[ЗАДАНИЕ] На чью прозу, по тексту о раннем варианте «Хаджи Мурата», стилистически похож «Репей»?

[ПРЕДЛОЖЕННЫЙ ТЕКСТ]
- - - - - - -
Выбрать главу

Любопытно сравнить ранний вариант повести («Репей») с окончательным. «Репей» лишь на первый взгляд является кратким наброском «Хаджи Мурата». Конечно, сравнивать их по художественной шкале нелепо. Интересно, однако, что стилистически «Репей» поразительно напоминает о пушкинской прозе: легкая, чеканная строка — максимум информации при минимуме затраченных художественных средств:

«В одной из Кавказских крепостей жил в 1852 году воинский начальник Иван Матвеевич Канатчиков, с женой Марьей Дмитриевной…»

Это как: «Однажды играли в карты у коногвардейца Нарумова…» — и вместе с тем, как: «Жил старик со своею старухой у самого синего моря…»
- - - - - - -
Данные:
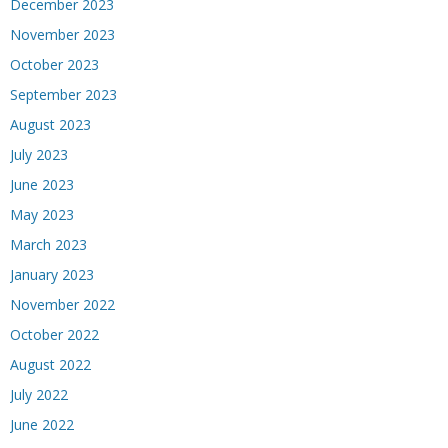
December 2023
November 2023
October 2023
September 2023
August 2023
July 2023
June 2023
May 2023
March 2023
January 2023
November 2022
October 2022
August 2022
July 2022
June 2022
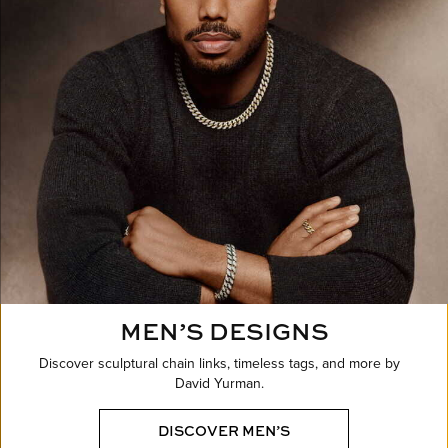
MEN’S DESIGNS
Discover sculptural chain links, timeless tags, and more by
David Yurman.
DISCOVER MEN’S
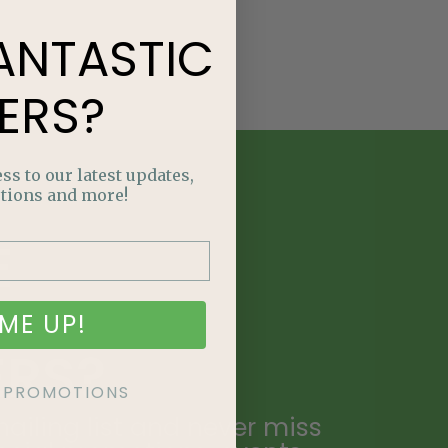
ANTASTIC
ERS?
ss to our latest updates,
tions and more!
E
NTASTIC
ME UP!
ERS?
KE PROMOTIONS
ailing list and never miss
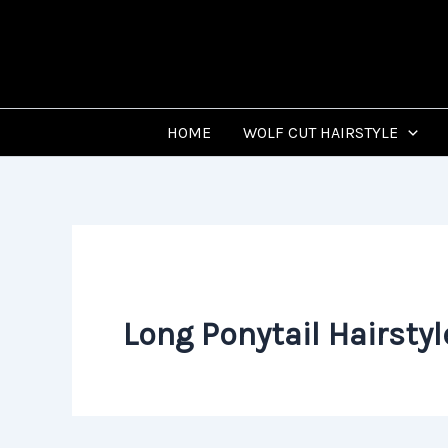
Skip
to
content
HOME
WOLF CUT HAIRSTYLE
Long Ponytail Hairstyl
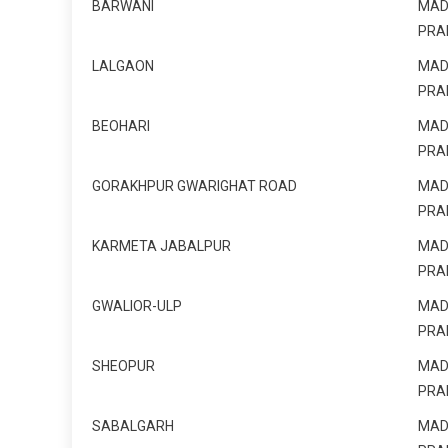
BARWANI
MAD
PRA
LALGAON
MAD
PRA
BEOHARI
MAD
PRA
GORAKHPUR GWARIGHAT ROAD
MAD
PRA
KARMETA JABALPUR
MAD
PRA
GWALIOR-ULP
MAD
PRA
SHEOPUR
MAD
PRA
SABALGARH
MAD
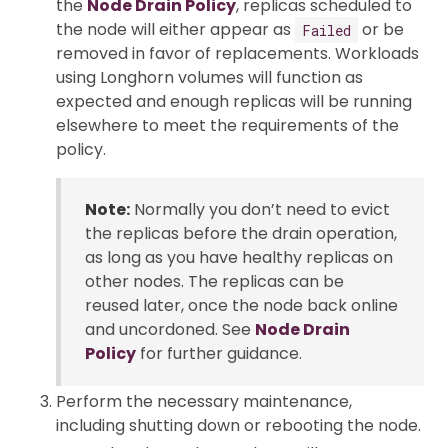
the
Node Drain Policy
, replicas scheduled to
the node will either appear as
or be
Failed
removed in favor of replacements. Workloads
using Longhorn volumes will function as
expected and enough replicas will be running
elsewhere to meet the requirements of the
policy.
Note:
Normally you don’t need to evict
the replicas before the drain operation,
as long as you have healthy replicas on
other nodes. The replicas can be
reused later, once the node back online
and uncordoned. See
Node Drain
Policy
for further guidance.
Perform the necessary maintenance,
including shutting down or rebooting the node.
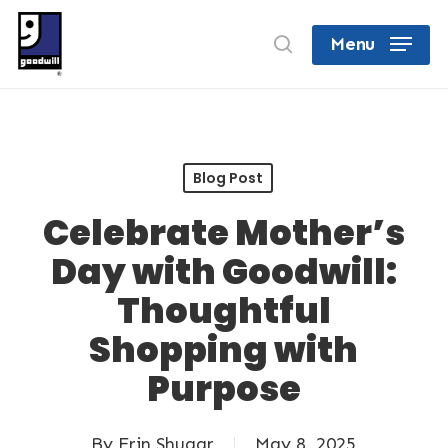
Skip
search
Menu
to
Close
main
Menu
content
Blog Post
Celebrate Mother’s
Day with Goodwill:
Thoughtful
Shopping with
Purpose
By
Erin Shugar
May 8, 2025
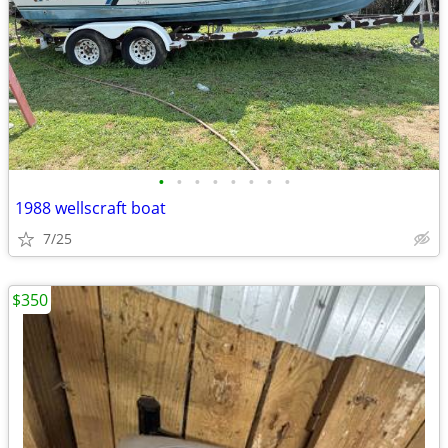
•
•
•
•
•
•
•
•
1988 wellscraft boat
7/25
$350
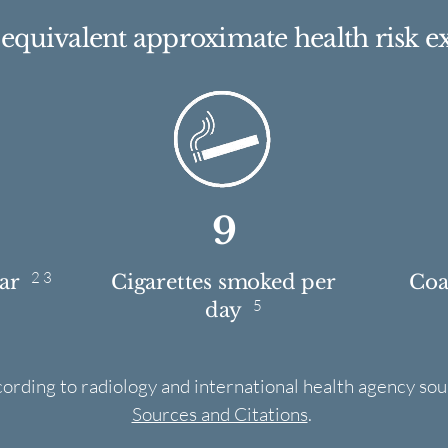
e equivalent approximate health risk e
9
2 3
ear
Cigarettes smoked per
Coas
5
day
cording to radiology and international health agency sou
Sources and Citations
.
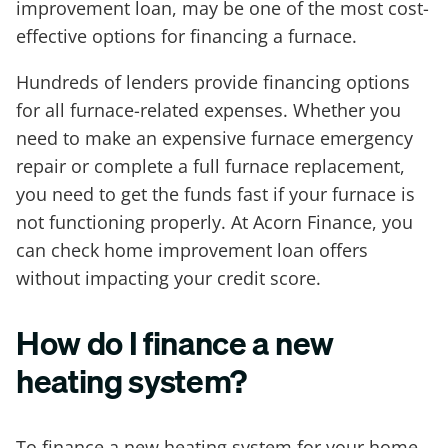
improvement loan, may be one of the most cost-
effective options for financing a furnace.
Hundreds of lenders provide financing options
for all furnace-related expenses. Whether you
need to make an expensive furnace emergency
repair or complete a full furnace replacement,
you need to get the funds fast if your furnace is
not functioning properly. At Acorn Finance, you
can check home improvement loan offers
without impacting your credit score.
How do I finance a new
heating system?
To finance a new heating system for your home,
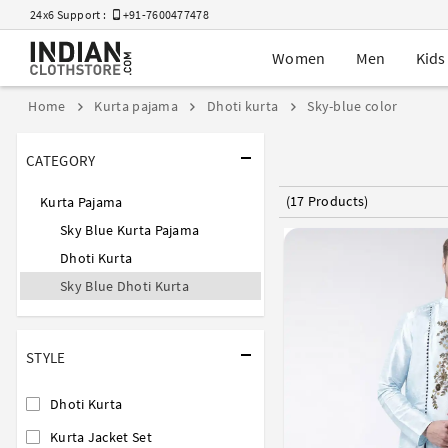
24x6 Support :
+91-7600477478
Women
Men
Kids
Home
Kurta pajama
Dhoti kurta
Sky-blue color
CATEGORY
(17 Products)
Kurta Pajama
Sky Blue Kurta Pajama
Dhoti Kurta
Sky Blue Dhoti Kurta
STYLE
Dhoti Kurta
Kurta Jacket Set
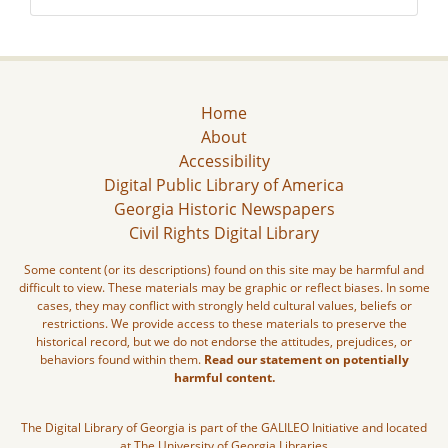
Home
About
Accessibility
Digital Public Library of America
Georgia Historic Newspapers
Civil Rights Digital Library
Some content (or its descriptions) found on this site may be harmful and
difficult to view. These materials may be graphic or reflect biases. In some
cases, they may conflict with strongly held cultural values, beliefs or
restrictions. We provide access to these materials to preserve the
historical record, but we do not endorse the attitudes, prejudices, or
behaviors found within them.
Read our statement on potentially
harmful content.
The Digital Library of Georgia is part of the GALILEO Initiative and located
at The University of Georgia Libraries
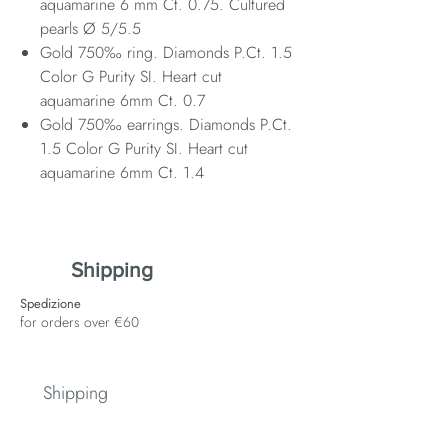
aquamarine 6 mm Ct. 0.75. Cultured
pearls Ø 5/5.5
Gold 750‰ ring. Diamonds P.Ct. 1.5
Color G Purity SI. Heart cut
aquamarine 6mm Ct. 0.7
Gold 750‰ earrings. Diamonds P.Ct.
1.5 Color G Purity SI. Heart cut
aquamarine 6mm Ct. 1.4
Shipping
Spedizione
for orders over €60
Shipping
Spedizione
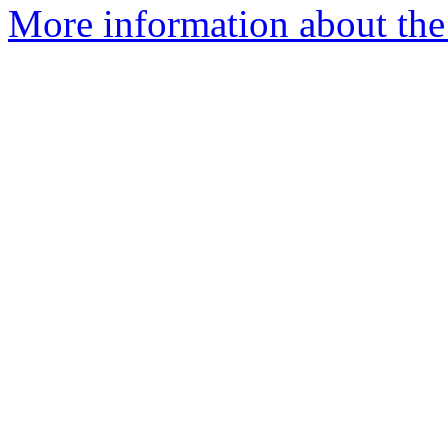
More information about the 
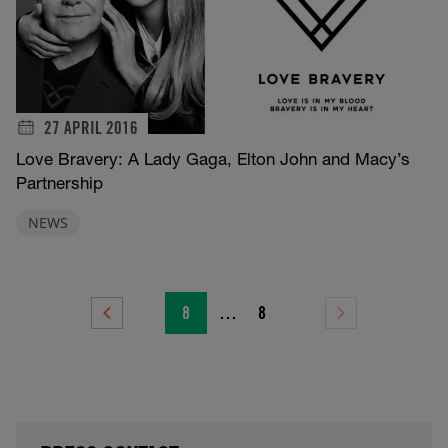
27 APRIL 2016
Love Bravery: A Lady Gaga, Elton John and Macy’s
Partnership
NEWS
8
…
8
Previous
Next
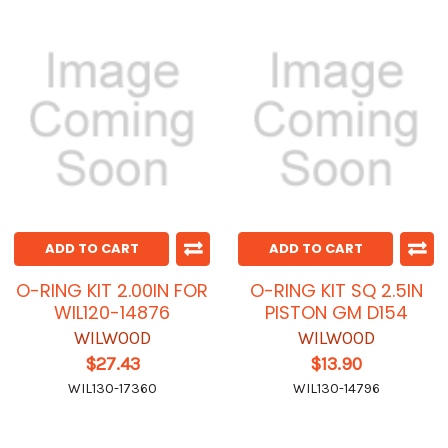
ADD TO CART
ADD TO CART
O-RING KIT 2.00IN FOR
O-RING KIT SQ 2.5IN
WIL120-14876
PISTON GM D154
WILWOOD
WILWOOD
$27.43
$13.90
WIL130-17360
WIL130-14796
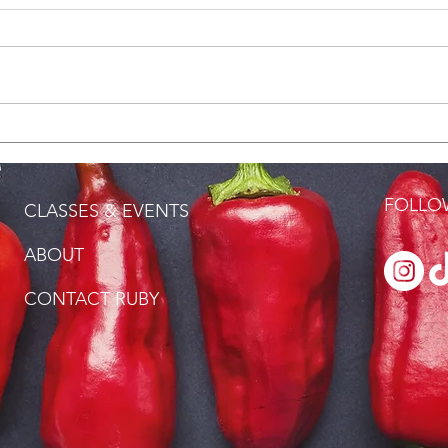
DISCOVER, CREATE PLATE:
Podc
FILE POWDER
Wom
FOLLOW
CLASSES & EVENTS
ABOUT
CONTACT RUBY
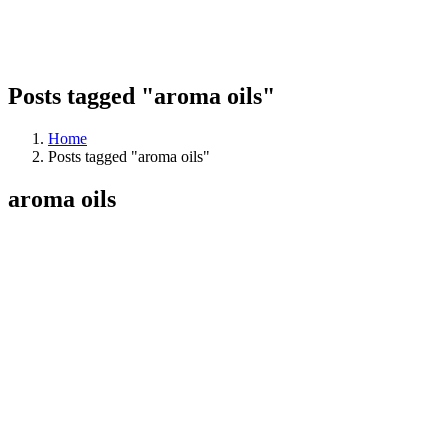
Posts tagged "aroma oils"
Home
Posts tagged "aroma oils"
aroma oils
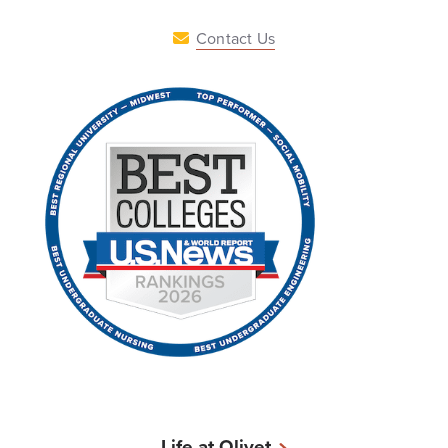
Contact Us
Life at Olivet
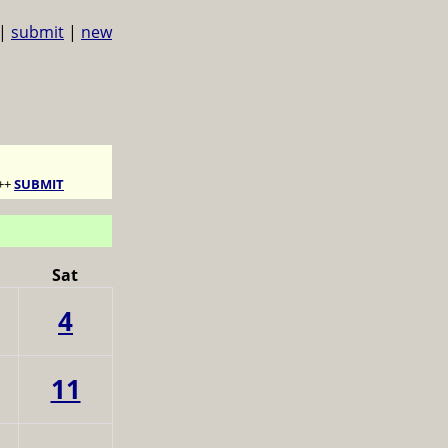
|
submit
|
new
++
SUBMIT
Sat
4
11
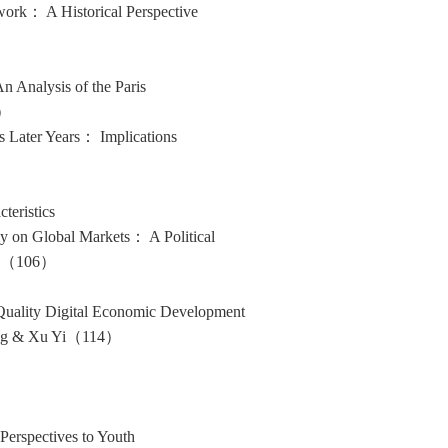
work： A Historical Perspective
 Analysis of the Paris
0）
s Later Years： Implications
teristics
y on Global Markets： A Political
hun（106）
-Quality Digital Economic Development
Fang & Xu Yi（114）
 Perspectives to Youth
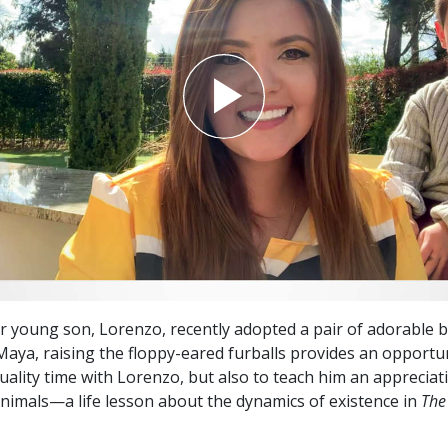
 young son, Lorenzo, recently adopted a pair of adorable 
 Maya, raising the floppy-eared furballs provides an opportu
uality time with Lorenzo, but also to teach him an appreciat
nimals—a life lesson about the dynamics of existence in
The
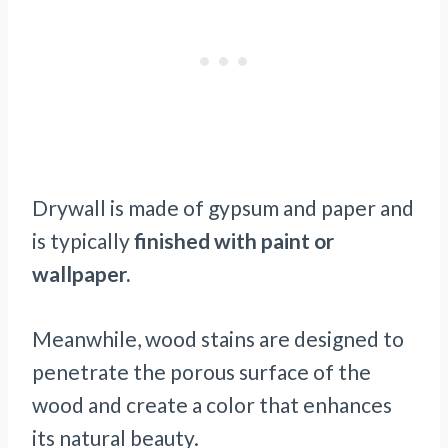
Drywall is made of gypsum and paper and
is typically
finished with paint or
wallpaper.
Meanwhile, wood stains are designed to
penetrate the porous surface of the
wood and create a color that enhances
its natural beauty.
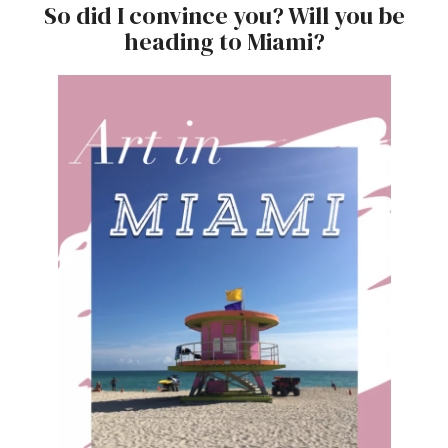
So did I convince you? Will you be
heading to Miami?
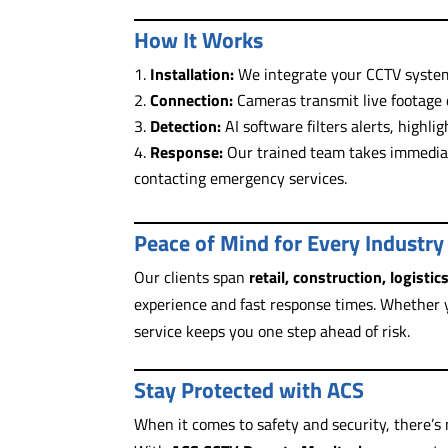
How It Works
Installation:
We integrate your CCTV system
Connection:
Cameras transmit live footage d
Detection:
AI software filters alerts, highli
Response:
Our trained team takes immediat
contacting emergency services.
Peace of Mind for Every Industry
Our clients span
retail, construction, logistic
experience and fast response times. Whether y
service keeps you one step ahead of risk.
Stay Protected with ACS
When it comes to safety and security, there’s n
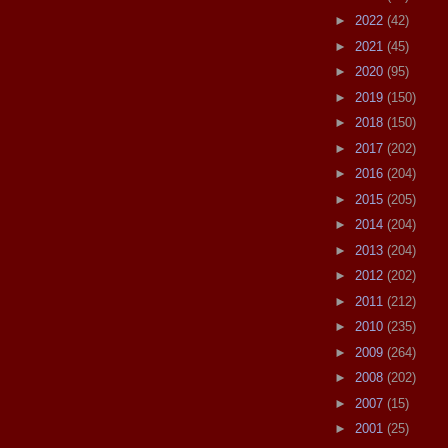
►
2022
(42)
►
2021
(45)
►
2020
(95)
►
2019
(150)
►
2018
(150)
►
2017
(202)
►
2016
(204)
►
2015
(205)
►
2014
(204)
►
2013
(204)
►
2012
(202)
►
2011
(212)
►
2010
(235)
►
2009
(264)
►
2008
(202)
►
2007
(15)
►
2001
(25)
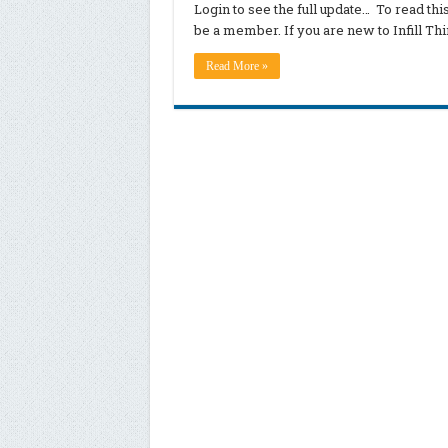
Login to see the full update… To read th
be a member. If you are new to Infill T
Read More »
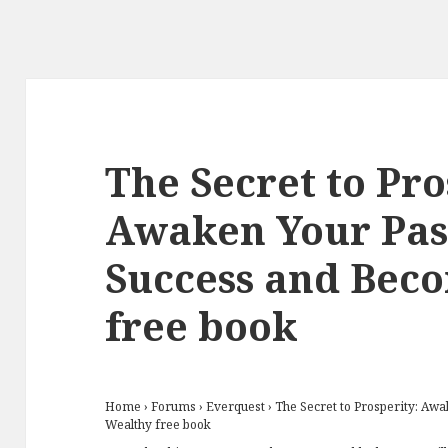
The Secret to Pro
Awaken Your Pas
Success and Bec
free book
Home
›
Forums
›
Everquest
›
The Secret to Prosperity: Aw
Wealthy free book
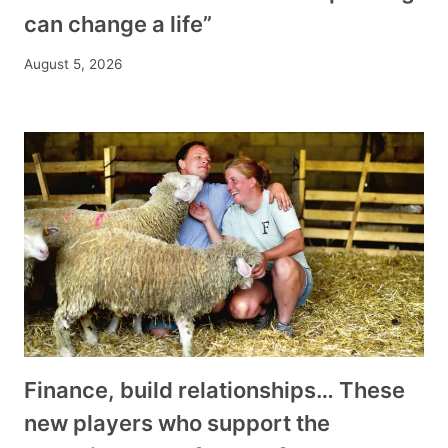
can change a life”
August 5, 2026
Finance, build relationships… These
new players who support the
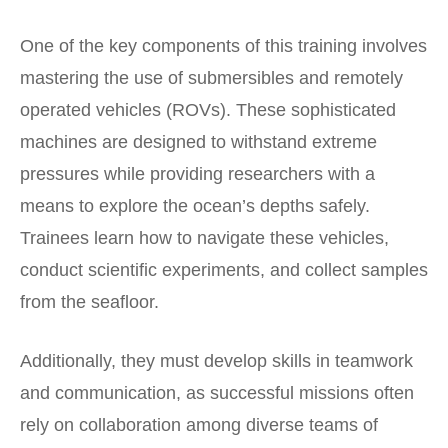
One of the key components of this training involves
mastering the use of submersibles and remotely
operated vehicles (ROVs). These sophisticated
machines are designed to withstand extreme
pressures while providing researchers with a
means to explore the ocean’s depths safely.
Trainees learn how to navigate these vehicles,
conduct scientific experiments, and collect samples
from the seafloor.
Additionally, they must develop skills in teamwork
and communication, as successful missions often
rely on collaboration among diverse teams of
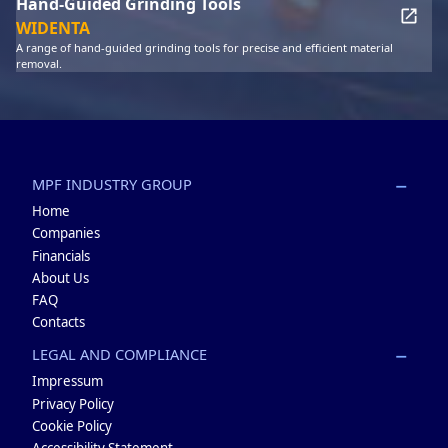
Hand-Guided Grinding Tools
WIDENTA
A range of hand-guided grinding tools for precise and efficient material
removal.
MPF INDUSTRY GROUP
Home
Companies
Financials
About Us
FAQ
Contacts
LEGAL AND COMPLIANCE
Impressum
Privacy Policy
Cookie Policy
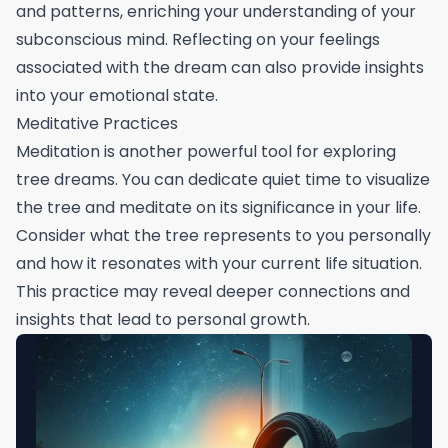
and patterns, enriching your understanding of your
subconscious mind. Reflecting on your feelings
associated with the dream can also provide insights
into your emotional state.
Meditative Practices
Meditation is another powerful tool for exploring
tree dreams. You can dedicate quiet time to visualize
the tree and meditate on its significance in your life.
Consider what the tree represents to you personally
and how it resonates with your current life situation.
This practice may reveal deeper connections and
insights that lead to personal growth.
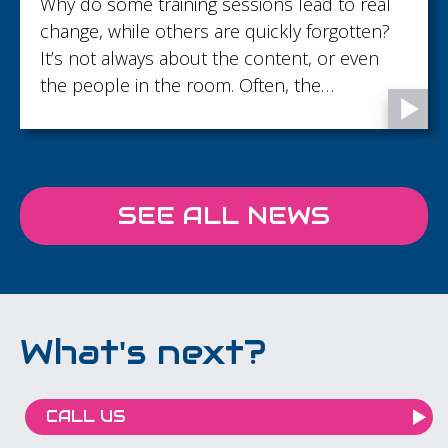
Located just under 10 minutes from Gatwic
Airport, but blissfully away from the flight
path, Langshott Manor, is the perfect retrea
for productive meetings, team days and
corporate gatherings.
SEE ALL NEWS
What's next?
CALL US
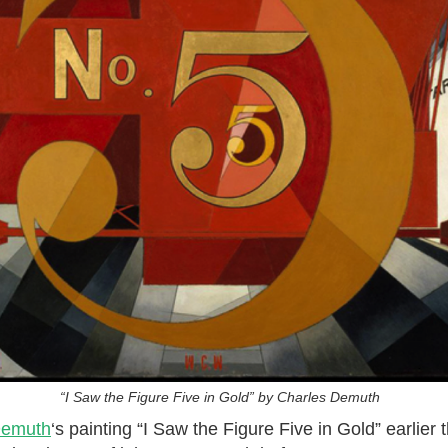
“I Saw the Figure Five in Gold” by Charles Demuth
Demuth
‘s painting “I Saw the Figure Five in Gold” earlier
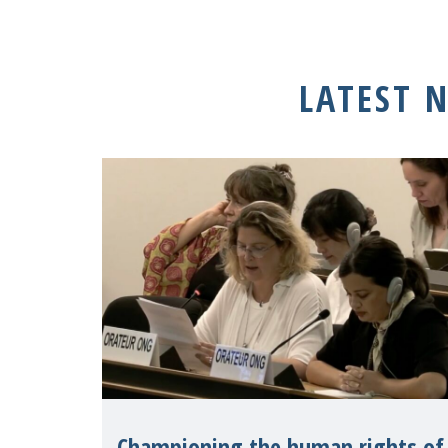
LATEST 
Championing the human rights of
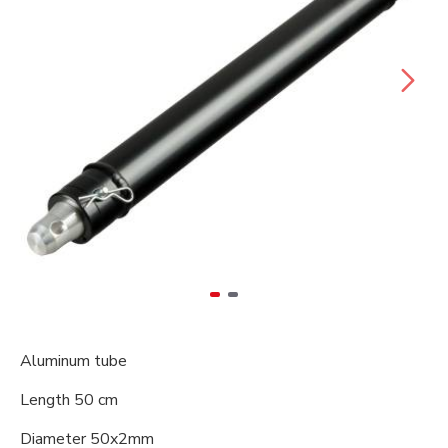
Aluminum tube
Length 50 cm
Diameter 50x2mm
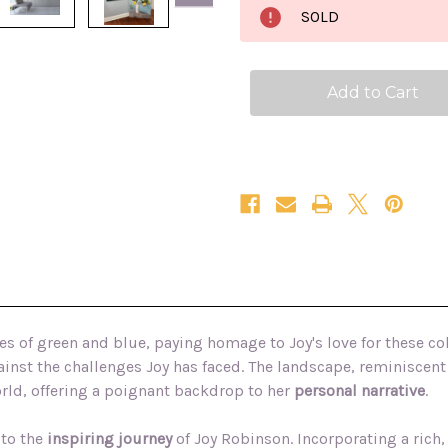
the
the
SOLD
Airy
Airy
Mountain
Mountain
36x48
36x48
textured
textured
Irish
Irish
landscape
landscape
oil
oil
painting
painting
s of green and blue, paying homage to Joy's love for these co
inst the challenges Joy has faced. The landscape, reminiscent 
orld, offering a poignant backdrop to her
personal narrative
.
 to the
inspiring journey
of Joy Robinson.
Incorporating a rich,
- - - - - - -
[ОТВЕТ] На пушкинскую прозу.